[DATA SUPPLIED Boundary: Start]

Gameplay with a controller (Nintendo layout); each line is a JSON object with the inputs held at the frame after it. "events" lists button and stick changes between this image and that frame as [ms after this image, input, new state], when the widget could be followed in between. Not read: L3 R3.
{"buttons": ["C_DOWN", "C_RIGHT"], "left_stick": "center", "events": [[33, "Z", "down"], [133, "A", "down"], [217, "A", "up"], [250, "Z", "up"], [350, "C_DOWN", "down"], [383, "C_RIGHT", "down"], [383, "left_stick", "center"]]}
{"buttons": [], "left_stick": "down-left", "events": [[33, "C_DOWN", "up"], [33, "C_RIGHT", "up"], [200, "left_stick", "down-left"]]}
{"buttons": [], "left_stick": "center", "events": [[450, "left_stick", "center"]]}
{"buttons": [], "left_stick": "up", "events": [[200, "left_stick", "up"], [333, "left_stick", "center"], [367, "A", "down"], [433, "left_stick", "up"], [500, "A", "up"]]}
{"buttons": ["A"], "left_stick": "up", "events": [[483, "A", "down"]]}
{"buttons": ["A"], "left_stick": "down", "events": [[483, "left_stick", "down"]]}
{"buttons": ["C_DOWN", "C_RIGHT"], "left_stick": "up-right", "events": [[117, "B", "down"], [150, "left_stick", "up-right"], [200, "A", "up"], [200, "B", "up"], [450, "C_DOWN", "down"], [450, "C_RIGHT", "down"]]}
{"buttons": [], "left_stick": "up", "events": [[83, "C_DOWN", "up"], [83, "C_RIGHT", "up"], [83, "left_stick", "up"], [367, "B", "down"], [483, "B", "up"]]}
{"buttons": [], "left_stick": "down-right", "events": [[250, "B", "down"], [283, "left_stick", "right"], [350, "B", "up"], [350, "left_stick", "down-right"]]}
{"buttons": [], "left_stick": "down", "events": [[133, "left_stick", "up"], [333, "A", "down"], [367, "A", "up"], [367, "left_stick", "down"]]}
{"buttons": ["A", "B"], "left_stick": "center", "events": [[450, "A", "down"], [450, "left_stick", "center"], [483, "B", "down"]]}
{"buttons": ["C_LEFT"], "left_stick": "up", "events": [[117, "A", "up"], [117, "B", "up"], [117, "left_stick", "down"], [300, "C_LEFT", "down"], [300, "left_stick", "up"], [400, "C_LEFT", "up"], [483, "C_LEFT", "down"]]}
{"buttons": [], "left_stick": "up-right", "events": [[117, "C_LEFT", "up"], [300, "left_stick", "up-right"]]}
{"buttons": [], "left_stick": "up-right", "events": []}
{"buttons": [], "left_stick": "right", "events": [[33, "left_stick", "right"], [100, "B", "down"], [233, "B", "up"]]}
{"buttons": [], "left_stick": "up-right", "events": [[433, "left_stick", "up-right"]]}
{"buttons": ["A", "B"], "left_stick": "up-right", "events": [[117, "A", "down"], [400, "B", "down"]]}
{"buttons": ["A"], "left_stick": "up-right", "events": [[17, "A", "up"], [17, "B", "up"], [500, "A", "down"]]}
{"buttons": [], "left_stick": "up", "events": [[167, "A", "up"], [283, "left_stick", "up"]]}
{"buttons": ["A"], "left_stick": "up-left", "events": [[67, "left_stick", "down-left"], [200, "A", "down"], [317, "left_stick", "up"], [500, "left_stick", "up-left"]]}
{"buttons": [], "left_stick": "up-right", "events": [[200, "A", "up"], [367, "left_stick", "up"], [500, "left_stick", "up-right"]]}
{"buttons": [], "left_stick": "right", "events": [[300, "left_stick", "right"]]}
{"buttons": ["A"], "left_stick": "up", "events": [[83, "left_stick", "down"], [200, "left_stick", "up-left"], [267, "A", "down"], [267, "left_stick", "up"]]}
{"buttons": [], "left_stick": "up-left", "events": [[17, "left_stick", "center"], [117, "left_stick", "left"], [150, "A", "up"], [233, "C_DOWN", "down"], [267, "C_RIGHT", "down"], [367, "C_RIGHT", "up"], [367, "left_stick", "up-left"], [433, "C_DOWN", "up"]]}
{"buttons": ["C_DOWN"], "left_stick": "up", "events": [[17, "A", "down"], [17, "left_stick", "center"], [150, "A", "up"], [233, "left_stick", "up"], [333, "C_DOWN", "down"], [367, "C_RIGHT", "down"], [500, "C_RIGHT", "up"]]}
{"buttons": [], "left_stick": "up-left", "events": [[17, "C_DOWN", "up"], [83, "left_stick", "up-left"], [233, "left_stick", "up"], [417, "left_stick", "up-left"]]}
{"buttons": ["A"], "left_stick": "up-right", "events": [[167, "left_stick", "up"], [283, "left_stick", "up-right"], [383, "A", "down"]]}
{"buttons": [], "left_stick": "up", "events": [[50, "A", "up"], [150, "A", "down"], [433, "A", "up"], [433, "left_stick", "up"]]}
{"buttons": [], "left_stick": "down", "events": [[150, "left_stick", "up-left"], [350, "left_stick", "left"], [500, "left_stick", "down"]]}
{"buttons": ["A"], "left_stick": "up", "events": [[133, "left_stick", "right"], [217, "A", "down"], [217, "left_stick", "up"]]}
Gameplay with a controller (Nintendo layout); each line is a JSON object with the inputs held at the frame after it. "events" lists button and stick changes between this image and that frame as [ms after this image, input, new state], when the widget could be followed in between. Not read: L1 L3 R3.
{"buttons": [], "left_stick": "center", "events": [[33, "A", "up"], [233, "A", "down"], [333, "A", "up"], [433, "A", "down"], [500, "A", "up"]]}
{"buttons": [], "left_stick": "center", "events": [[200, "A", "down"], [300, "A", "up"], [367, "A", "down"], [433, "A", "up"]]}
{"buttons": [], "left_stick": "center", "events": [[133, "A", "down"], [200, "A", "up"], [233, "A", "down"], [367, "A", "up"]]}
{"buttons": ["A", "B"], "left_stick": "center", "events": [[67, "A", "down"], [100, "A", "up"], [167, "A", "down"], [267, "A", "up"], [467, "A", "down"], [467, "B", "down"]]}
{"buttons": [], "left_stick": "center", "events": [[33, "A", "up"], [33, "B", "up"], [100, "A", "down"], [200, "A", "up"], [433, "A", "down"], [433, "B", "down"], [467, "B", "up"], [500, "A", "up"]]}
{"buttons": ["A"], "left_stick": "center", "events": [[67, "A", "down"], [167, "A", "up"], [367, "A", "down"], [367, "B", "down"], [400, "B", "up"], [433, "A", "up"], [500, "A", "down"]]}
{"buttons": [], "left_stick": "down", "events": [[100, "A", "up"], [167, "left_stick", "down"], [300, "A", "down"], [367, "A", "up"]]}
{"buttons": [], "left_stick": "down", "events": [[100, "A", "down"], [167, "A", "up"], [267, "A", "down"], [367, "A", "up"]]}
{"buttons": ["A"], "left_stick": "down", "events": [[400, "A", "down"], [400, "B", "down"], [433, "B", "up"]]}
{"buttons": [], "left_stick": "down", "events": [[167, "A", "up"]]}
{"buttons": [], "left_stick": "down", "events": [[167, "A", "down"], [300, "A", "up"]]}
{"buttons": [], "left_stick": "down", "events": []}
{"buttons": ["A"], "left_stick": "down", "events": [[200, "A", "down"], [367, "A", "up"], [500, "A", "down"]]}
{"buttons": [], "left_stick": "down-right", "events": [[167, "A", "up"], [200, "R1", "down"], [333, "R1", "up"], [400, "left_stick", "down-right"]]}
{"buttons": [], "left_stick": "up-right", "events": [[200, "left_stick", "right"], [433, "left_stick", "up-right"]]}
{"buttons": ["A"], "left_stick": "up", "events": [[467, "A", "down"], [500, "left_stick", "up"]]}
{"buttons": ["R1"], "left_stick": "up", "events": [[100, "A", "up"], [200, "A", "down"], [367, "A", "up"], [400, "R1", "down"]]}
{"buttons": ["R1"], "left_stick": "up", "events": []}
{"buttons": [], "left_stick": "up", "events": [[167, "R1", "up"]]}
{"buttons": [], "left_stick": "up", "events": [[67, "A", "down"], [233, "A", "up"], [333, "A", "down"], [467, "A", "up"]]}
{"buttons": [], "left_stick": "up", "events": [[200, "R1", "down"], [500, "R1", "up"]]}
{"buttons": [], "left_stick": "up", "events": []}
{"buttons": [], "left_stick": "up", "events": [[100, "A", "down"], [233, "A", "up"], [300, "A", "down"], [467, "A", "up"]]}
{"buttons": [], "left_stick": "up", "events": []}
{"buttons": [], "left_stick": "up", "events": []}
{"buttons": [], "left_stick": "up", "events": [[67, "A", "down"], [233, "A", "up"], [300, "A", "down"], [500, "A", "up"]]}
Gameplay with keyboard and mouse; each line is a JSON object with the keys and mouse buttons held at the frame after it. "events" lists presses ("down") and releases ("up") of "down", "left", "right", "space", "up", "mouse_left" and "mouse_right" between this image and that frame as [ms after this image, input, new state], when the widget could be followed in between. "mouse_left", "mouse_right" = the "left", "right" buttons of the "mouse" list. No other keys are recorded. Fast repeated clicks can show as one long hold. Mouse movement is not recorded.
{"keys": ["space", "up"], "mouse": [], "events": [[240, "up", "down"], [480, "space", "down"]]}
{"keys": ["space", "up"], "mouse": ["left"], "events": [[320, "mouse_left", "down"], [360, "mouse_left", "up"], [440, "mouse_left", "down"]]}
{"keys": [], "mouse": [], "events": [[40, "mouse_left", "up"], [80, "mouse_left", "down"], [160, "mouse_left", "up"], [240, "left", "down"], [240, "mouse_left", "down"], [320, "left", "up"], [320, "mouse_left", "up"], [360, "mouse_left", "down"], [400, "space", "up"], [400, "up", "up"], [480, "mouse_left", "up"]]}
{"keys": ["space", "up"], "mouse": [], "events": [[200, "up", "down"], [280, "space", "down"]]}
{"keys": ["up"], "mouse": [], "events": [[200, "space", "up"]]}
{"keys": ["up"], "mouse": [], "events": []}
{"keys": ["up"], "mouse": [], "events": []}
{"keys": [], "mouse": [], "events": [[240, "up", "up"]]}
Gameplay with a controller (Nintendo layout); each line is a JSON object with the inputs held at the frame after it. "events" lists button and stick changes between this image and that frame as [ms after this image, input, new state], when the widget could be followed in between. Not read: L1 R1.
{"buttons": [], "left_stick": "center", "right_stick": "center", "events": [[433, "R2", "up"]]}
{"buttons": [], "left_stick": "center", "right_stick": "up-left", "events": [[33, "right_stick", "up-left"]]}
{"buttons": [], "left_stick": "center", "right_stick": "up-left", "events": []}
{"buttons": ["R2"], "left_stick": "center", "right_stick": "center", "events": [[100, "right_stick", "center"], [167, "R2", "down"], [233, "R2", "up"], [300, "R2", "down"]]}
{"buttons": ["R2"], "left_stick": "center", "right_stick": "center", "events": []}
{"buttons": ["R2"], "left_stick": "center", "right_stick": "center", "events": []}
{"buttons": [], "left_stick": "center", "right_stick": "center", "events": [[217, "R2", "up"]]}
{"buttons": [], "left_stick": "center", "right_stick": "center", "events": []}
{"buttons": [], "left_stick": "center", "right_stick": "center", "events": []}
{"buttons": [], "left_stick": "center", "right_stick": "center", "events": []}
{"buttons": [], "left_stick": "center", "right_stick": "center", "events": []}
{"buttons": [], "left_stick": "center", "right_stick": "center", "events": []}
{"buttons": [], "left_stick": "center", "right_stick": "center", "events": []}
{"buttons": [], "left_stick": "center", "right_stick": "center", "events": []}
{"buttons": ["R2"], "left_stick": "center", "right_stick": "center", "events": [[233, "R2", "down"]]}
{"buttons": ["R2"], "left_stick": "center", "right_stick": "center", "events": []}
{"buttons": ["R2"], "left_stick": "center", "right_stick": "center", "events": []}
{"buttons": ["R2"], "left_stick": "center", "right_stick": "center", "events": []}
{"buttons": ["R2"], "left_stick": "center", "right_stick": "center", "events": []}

[DATA SUPPLIED Boundary: End]

THE PROBLEM>
Reproduce each line from the records that contains the word "changes".

THE COMPLETED TASK>
Gameplay with a controller (Nintendo layout); each line is a JSON object with the inputs held at the frame after it. "events" lists button and stick changes between this image and that frame as [ms after this image, input, new state], when the widget could be followed in between. Not read: L3 R3.
Gameplay with a controller (Nintendo layout); each line is a JSON object with the inputs held at the frame after it. "events" lists button and stick changes between this image and that frame as [ms after this image, input, new state], when the widget could be followed in between. Not read: L1 L3 R3.
Gameplay with a controller (Nintendo layout); each line is a JSON object with the inputs held at the frame after it. "events" lists button and stick changes between this image and that frame as [ms after this image, input, new state], when the widget could be followed in between. Not read: L1 R1.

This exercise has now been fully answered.